* **DIRECTIVE**
Pull out every line of the listing below that contains the word "more", copying each line in full. The match is case-sensitive.
=======
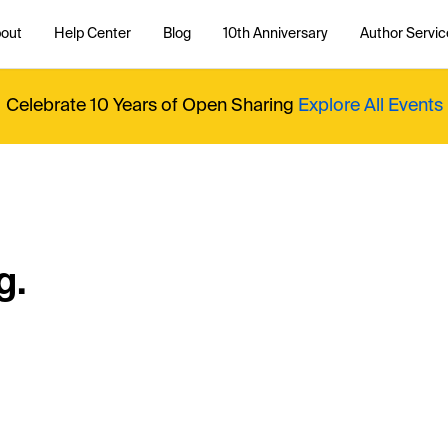
out
Help Center
Blog
10th Anniversary
Author Servic
Celebrate 10 Years of Open Sharing
Explore All Events
g.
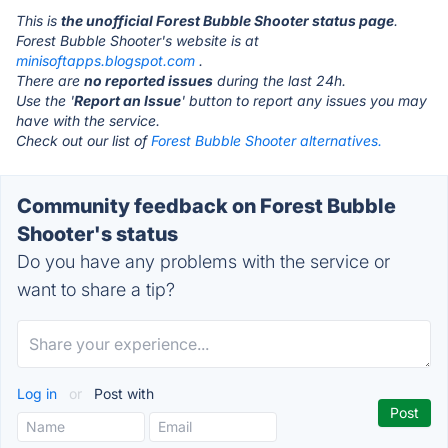
This is
the unofficial Forest Bubble Shooter status page
.
Forest Bubble Shooter's website is at
minisoftapps.blogspot.com
.
There are
no reported issues
during the last 24h.
Use the '
Report an Issue
' button to report any issues you may
have with the service.
Check out our list of
Forest Bubble Shooter alternatives.
Community feedback on Forest Bubble
Shooter's status
Do you have any problems with the service or
want to share a tip?
Log in
or
Post with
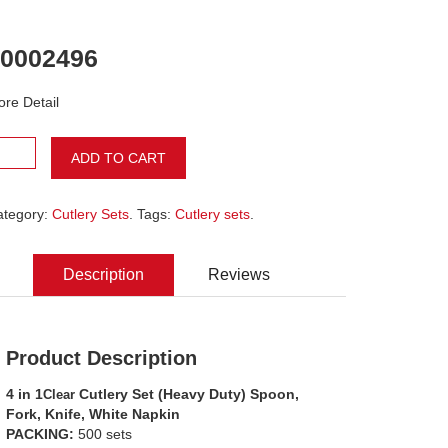
0002496
re Detail
ADD TO CART
ategory:
Cutlery Sets
. Tags:
Cutlery sets
.
Description
Reviews
Product Description
4 in 1
Cutlery Set (Heavy Duty) Spoon,
Clear
Fork, Knife, White Napkin
PACKING:
500 sets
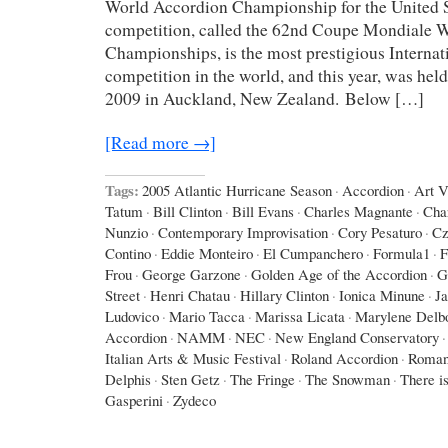
World Accordion Championship for the United St
competition, called the 62nd Coupe Mondiale 
Championships, is the most prestigious Interna
competition in the world, and this year, was hel
2009 in Auckland, New Zealand. Below […]
[Read more →]
Tags:
2005 Atlantic Hurricane Season
·
Accordion
·
Art 
Tatum
·
Bill Clinton
·
Bill Evans
·
Charles Magnante
·
Cha
Nunzio
·
Contemporary Improvisation
·
Cory Pesaturo
·
Cz
Contino
·
Eddie Monteiro
·
El Cumpanchero
·
Formula1
·
F
Frou
·
George Garzone
·
Golden Age of the Accordion
·
G
Street
·
Henri Chatau
·
Hillary Clinton
·
Ionica Minune
·
J
Ludovico
·
Mario Tacca
·
Marissa Licata
·
Marylene Delb
Accordion
·
NAMM
·
NEC
·
New England Conservatory
·
Italian Arts & Music Festival
·
Roland Accordion
·
Roman
Delphis
·
Sten Getz
·
The Fringe
·
The Snowman
·
There is
Gasperini
·
Zydeco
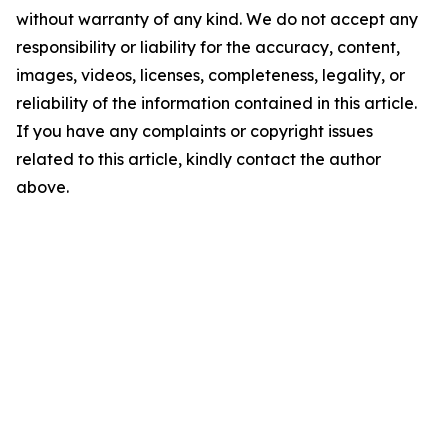
without warranty of any kind. We do not accept any
responsibility or liability for the accuracy, content,
images, videos, licenses, completeness, legality, or
reliability of the information contained in this article.
If you have any complaints or copyright issues
related to this article, kindly contact the author
above.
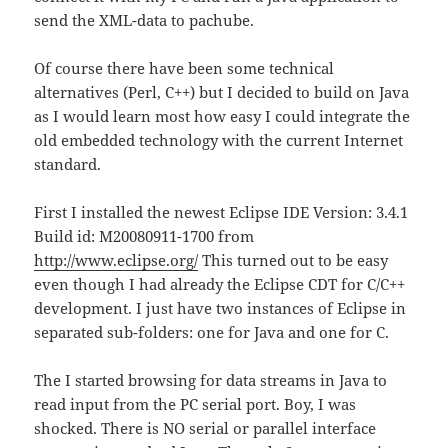
send the XML-data to pachube.
Of course there have been some technical
alternatives (Perl, C++) but I decided to build on Java
as I would learn most how easy I could integrate the
old embedded technology with the current Internet
standard.
First I installed the newest Eclipse IDE Version: 3.4.1
Build id: M20080911-1700 from
http://www.eclipse.org/
This turned out to be easy
even though I had already the Eclipse CDT for C/C++
development. I just have two instances of Eclipse in
separated sub-folders: one for Java and one for C.
The I started browsing for data streams in Java to
read input from the PC serial port. Boy, I was
shocked. There is NO serial or parallel interface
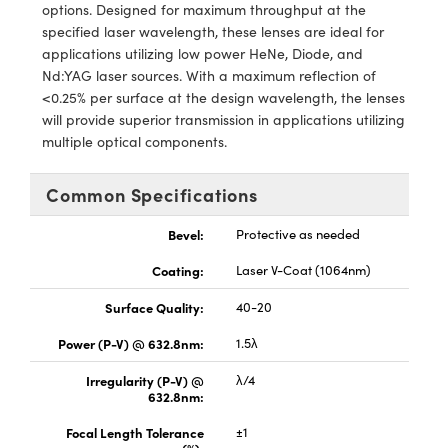
y Mechanics
cessories and Optomechanics
options. Designed for maximum throughput at the
specified laser wavelength, these lenses are ideal for
d Interface Cameras
applications utilizing low power HeNe, Diode, and
Nd:YAG laser sources. With a maximum reflection of
es and Couplers
meras
® Optical Components
<0.25% per surface at the design wavelength, the lenses
will provide superior transmission in applications utilizing
 Direct Microscopes
Cameras
ion Labs™
multiple optical components.
s
ystems
Common Specifications
scopy
ras
Bevel:
Protective as needed
ics
Coating:
Laser V-Coat (1064nm)
Surface Quality:
40-20
Power (P-V) @ 632.8nm:
1.5λ
n Gratings™
Irregularity (P-V) @
λ/4
632.8nm:
AX
Focal Length Tolerance
±1
tical Components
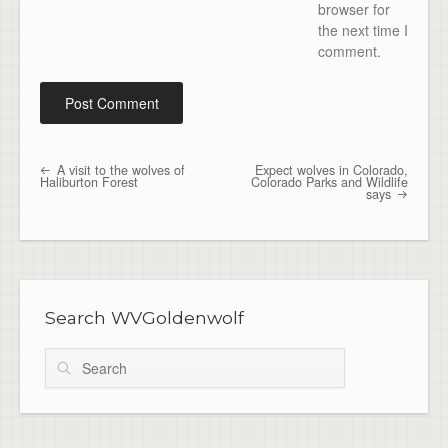
browser for
the next time I
comment.
A visit to the wolves of
Expect wolves in Colorado,
Post navigation
Haliburton Forest
Colorado Parks and Wildlife
says
Search WVGoldenwolf
Search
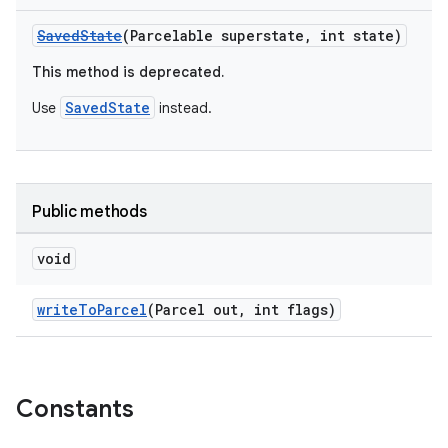
w
SavedState
(Parcelable superstate, int state)
This method is deprecated.
SavedState
Use
instead.
dicator
witch
Public methods
n
void
rail
writeToParcel
(Parcel out, int flags)
ndicator
ton
Constants
s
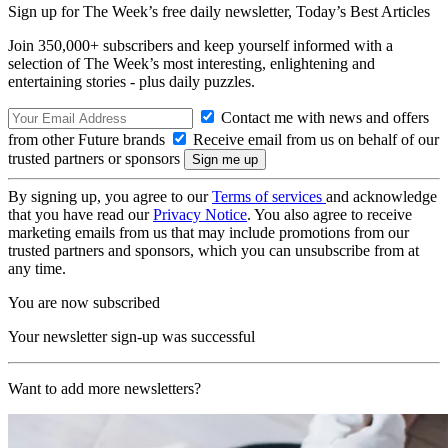
Sign up for The Week’s free daily newsletter,
Today’s Best Articles
Join 350,000+ subscribers and keep yourself informed with a
selection of The Week’s most interesting, enlightening and
entertaining stories - plus daily puzzles.
Contact me with news and offers
from other Future brands
Receive email from us on behalf of our
trusted partners or sponsors
By signing up, you agree to our
Terms of services
and acknowledge
that you have read our
Privacy Notice
. You also agree to receive
marketing emails from us that may include promotions from our
trusted partners and sponsors, which you can unsubscribe from at
any time.
You are now subscribed
Your newsletter sign-up was successful
Want to add more newsletters?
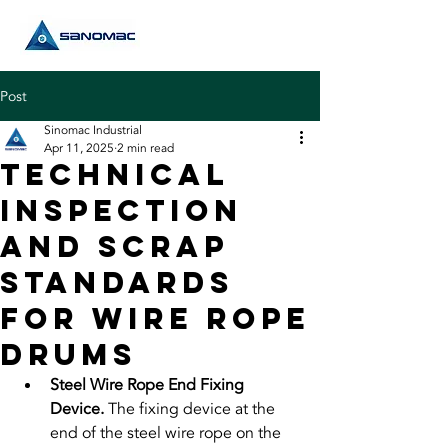
Post
Sinomac Industrial
Apr 11, 2025
2 min read
Technical
Inspection
and Scrap
Standards
for Wire Rope
Drums
Steel Wire Rope End Fixing 
Device. 
The fixing device at the 
end of the steel wire rope on the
=======
* **REPLY**
[Read more →]
Want to add more newsletters?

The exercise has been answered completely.